The groups delivered a petition signed by two million people, adding to separate letters already sent to US President Joe Biden by a group of senators, House of Representatives Speaker Nancy Pelosi, nearly 100 members of the House and 60 former heads of state and 100 Nobel Prize winners.
Senator Bernie Sanders said it was also in the United States’ own interest to ensure as many people were vaccinated as quickly as possible, to limit the chance of virus mutations that could prompt further US lockdowns. But he also appealed to Biden’s desire to rebuild US credibility in the world.
“On this enormously important health issue, this moral issue, the United States has got to do the right thing,” he told a news conference.
The United States and a handful of other big countries have blocked negotiations at the World Trade Organization (WTO) involving a proposal spearheaded by India and South Africa that now has the support of 100 WTO members. The proposal would temporarily waive the intellectual property (IP) rights of pharmaceutical companies to allow developing countries to produce vaccines.
Proponents are pushing Washington to change course ahead of the next formal WTO meeting on the issue on May 5.
One source briefed on the issue told Reuters US trade officials realised “that something needs to be done, whether it’s the TRIPS waiver or some other solution,” a reference to the WTO’s Trade-Related Aspects of Intellectual Property agreement.
A second source said the administration was concerned that worsening COVID-19 outbreaks in India and other low-income countries could undermine progress made in the United States.

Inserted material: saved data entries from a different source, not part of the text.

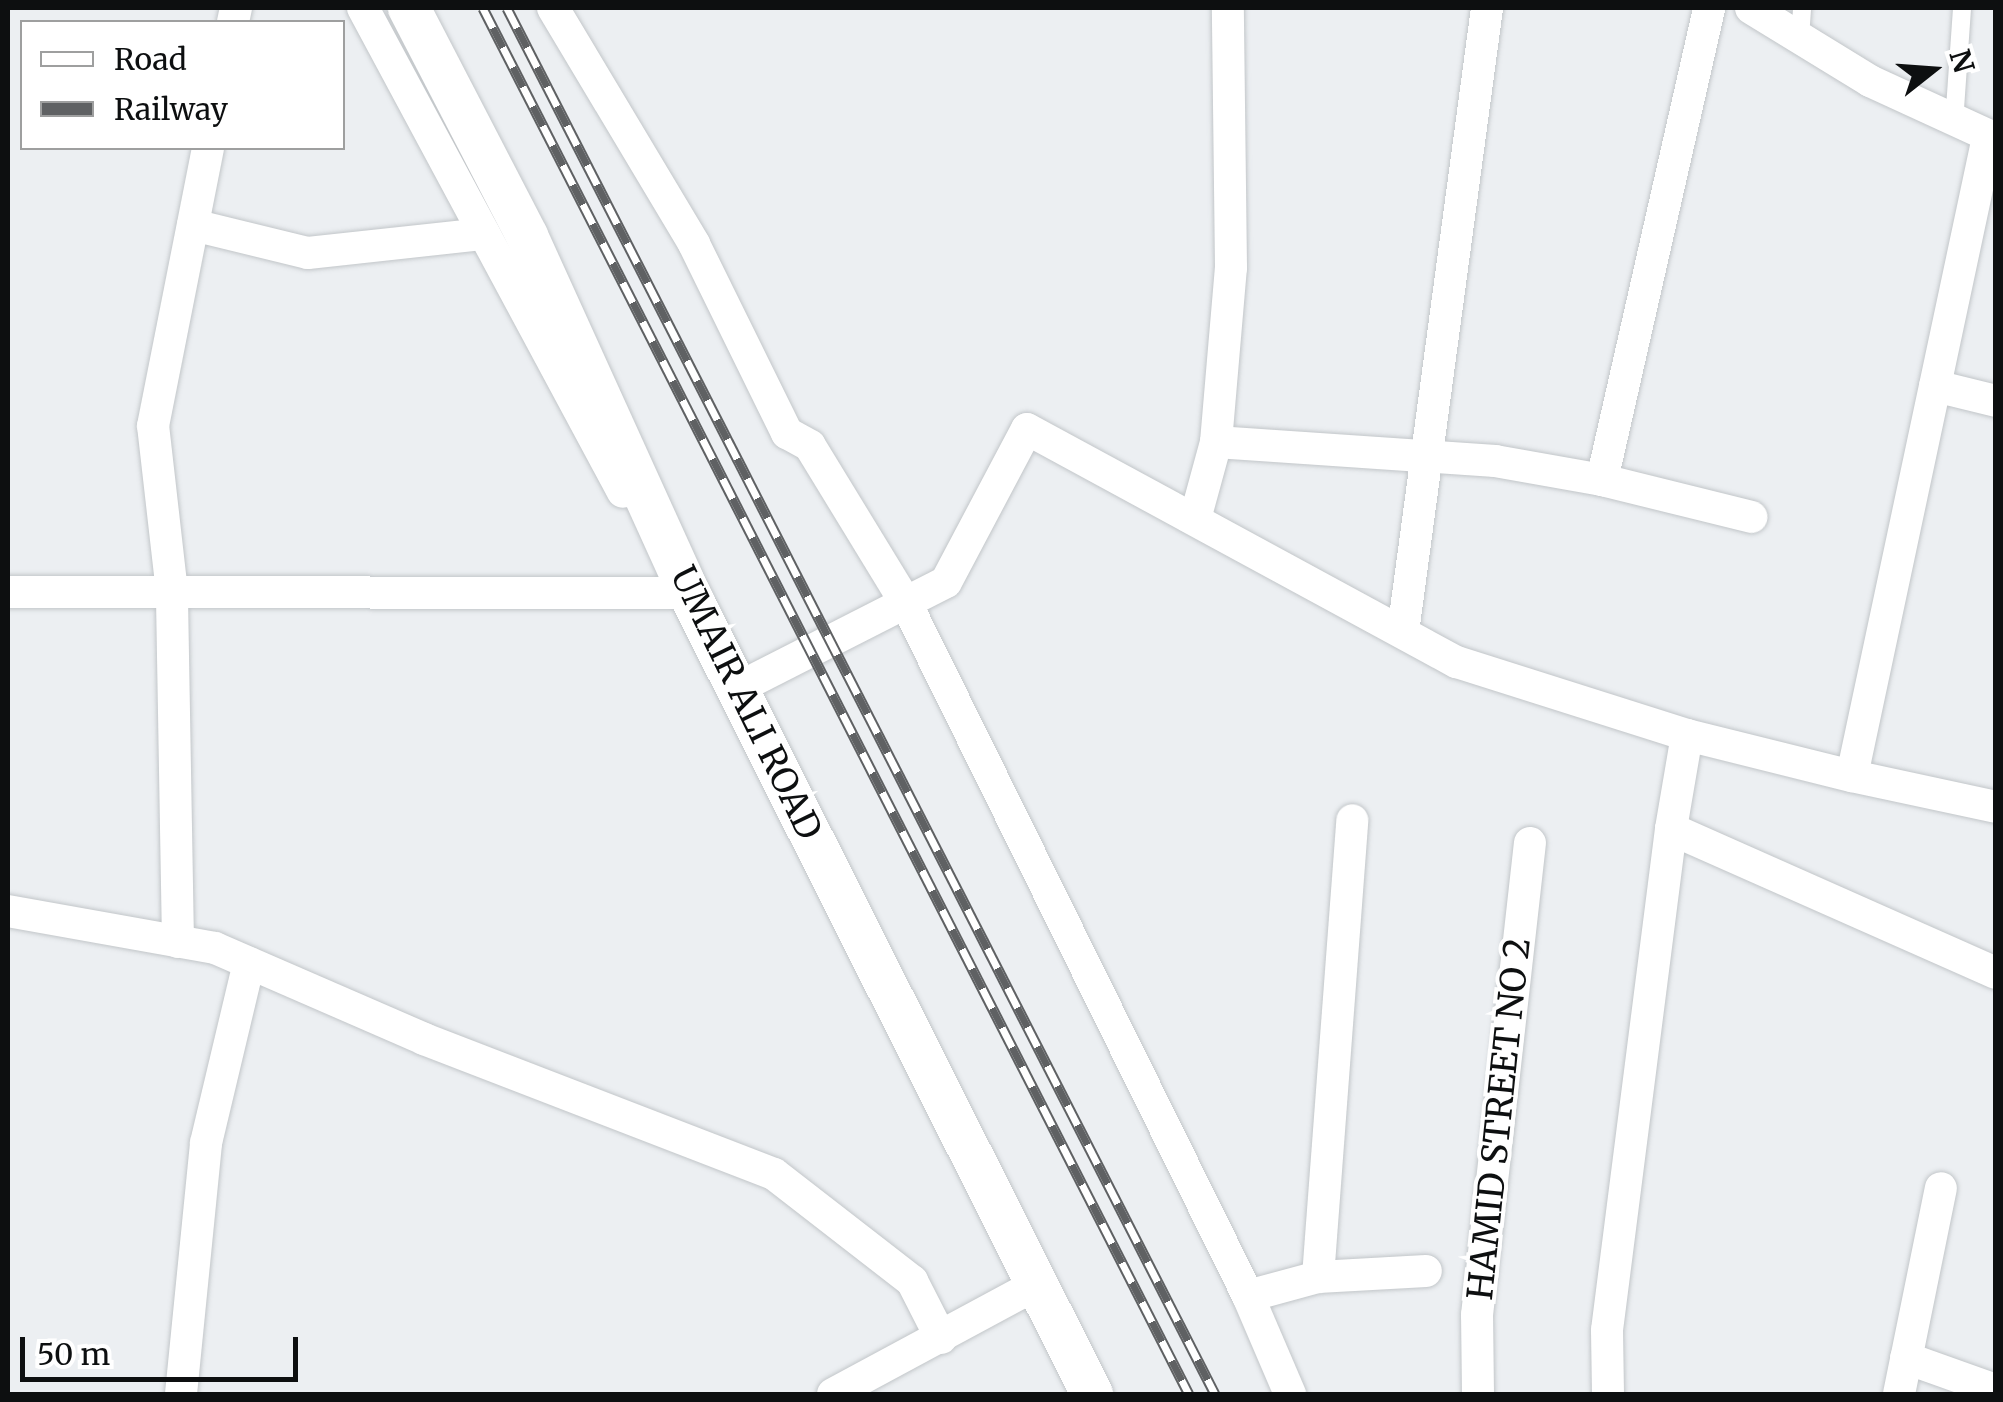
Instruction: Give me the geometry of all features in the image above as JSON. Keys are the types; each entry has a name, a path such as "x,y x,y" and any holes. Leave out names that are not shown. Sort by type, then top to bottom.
{"street":[{"path":"363,8 629,503 689,592"},
{"name":"UMAIR ALI ROAD","path":"409,8 527,236 689,592 1092,1394"},
{"path":"552,8 694,244 787,433 810,446 906,603 1248,1296 1290,1394"},
{"path":"1194,519 1216,442 1231,268 1228,8"},
{"path":"1403,632 1487,8"},
{"path":"1602,480 1709,8"},
{"path":"1751,8 1801,23 1954,123 1992,138 1934,386 1852,776"},
{"path":"178,942 172,592 153,426 208,150"},
{"path":"193,225 308,253 484,234"},
{"path":"1934,386 1996,401"},
{"path":"738,688 946,582 1027,429 1458,662 1687,735 1996,807"},
{"path":"1216,442 1425,456 1602,480 1751,518"},
{"path":"8,592 689,592"},
{"path":"1608,1394 1607,1330 1671,828 1687,735"},
{"path":"1318,1277 1352,820"},
{"path":"1671,828 1996,973"},
{"name":"HAMID STREET NO 2","path":"1478,1394 1477,1315 1530,843"},
{"path":"8,911 178,942 250,963 424,1039 774,1174 912,1281 941,1338"},
{"path":"181,1394 206,1143 250,963"},
{"path":"1899,1394 1941,1188"},
{"path":"1248,1296 1318,1277 1426,1271"},
{"path":"833,1394 1037,1284"},
{"path":"1906,1358 1996,1390"}],"lane":[{"path":"1954,123 1962,8"}],"railway":[{"path":"483,8 1189,1394"},
{"path":"507,8 1215,1394"}]}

The office of US Trade Representative Katherine Tai had no immediate comment on the petitions or the latest comments.
Tai last week likened the huge gap in access to medicines to the AIDS crisis and called it “completely unacceptable,” but stopped short of backing the waiver, which is opposed by the US Chamber of Commerce and big pharmaceutical companies such as Pfizer and BioNTech, Moderna, and Johnson & Johnson.
Critics argue that waiving IP rights could reduce the safety of vaccines worldwide, and say other issues – such as improving distribution networks – are far more urgent priorities.